When to quote at all

Unquoted is fine for simple values: type: person, batch: w2025
Quote when the value contains : " ' # [ ] { } | > & * ! ? , or starts with @
Single quotes are the default safe choice
Double quotes only when the value itself contains apostrophes

Anti-Patterns

Don't auto-fix MISSING_OPEN or EMPTY_FRONTMATTER without user input. These usually mean a human author started a page and didn't finish — silently inserting --- markers around an unfinished draft is wrong.

Don't use --fix to "make doctor green" without reading the audit first. SLUG_MISMATCH cases are surfaced for manual review specifically because gbrain derives the slug from path. A mismatch usually means the user renamed a file intentionally; auto-removing the slug field is the right outcome only when you've confirmed the rename was deliberate.

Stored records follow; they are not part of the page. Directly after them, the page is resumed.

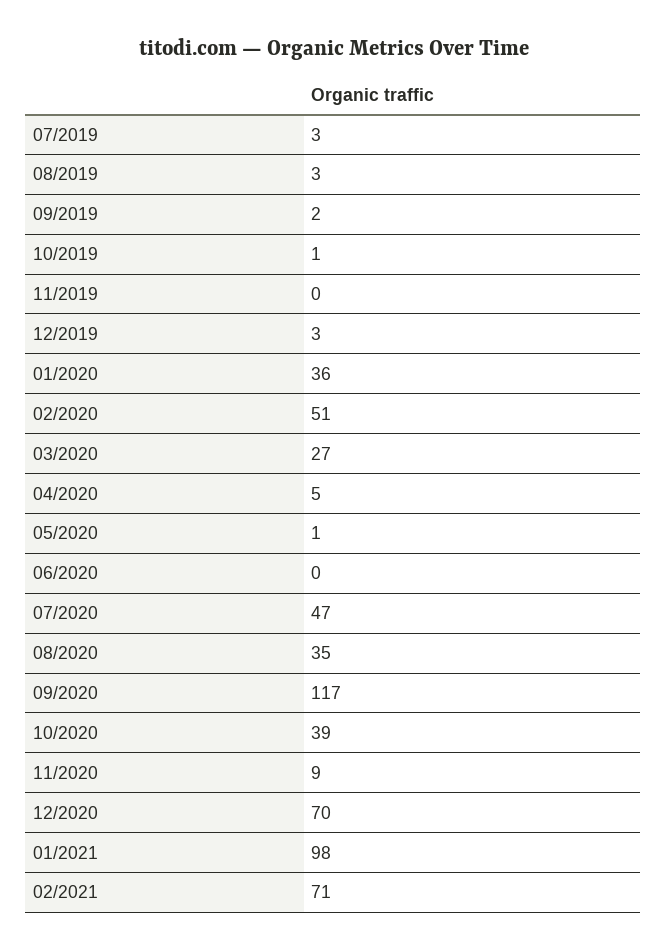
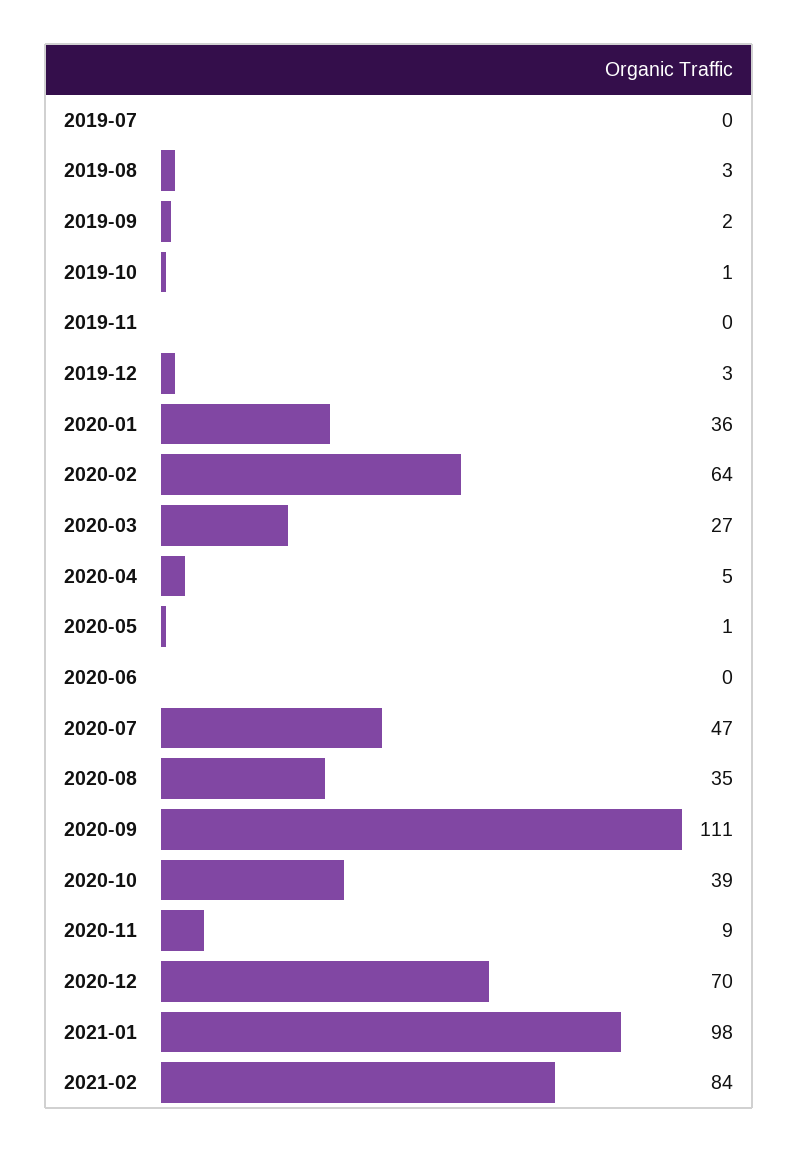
  {
-   "07/2019": 3,
+   "07/2019": 0,
    "08/2019": 3,
    "09/2019": 2,
    "10/2019": 1,
    "11/2019": 0,
    "12/2019": 3,
    "01/2020": 36,
-   "02/2020": 51,
+   "02/2020": 64,
    "03/2020": 27,
    "04/2020": 5,
    "05/2020": 1,
    "06/2020": 0,
    "07/2020": 47,
    "08/2020": 35,
-   "09/2020": 117,
+   "09/2020": 111,
    "10/2020": 39,
    "11/2020": 9,
    "12/2020": 70,
    "01/2021": 98,
-   "02/2021": 71
+   "02/2021": 84
  }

Don't skip the .bak backups. The .bak is the safety contract for non-git brain repos. If .bak files accumulate after a fix run, that's a feature, not a bug — the user can review the diffs and delete the backups when satisfied.

Don't run audit on a brain where sources aren't registered. The CLI returns "no registered sources to audit" gracefully, but the migration emits a skipped: no_sources phase result. Don't paper over this with a manual path-walk; the right fix is to register the source via gbrain sources add.

Don't install the pre-commit hook on non-git brain dirs. The install-hook command skips them automatically with a one-line note. If you see "skipped — not a git repo" and want validation at write time anyway, use the audit command on a cron schedule.